Hmmm. Maybe I should start a blog called Stuff Anal-Retentive People Like?
Zen, you are absolutely right.
I see now what the authors of that manual should have done to stop the anal-retentive readers of those manuals from worrying about why there was a blank page in the middle of the manual. Actually I can think of three solutions...
1. Put a message on the preceding page saying, "Following page intentionally left blank."
2. Put a message on the following page saying, "Preceding page intentionally left blank."
3. Put a message on the blank page saying, "This is not a blank page."
I wonder which of the three soultions would be best for the last line of my blog posts.
This line intentionally left blank.
This comment intentionally left blank.
Kewwwwwllll!
Tillerman: I am an anal+retentive speller, meaning I am both anal and retentive. Discuss. In the third paragraph of the 27th post, you typed "comtained". Is this word in the OED? Shall we inquire about its origin? I love the contents of your blog. P.S.- Do you have an English accent? I owned Laser #802. Does that qualify me to be considered "Old School"?
In terms of cognates, geist translates from Old German as both wind and soul. Thus, gust and ghost originally had the same meaning.
Back when I worked writing software manuals for a national laboratory, the protocol was for each section of the manual to start on a right-hand page, and so if the previous section had an odd number of pages, the legend "This page intentionally left blank" would appear to reassure users that there wasn't a misprint in the manual. I came up with the idea of replacing that legend in the middle of the page with the word "NOTES" at the top of the page. Suddenly, we were no longer wasting paper; instead, we were allowing the user of the software to jot down useful information.

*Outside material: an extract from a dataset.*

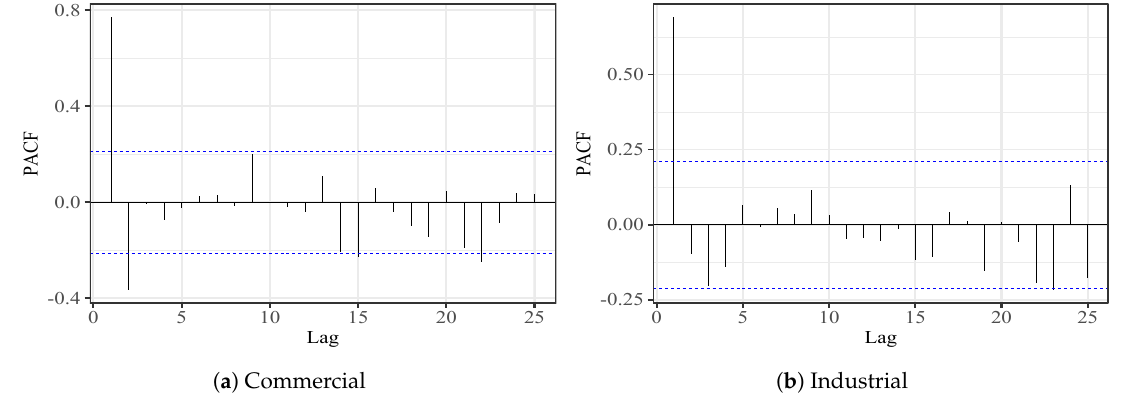
Figure 11. Partial autocorrelation for residue of proposed model in each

It worked.
Baydog, well done for spotting "comtained". I sometimes leave deliberate spelling mistakes in posts and comments so that anal-retentive people like you will derive simple pleasure from pointing them out to me.
Thanks for the kind words about this blog.
No I don't have an accent. Everyone else has an accent. I speak proper English.
Yes, owning Laser #802 qualifies you as "Old School". That would be a great title for your blog if you decided to start one. Blogging is not hard. Even I can do it some days.
Thanks, Tillerman
I couldn't read all the comments but would you spell it "flemish coil fairy" or "flemish coil faerie"?
Why couldn't you read all the comments?
thought of you, Tillerman: I just walked by a plywood wall hiding typical endless nyc construction with a bill that said, "POST NO BILLS"
(it will be covered in graffiti in no time.)
I am innocent!
Thanks to this discussion, I now have the only Sunfish on the board boat dock whose tie-down line is flemished.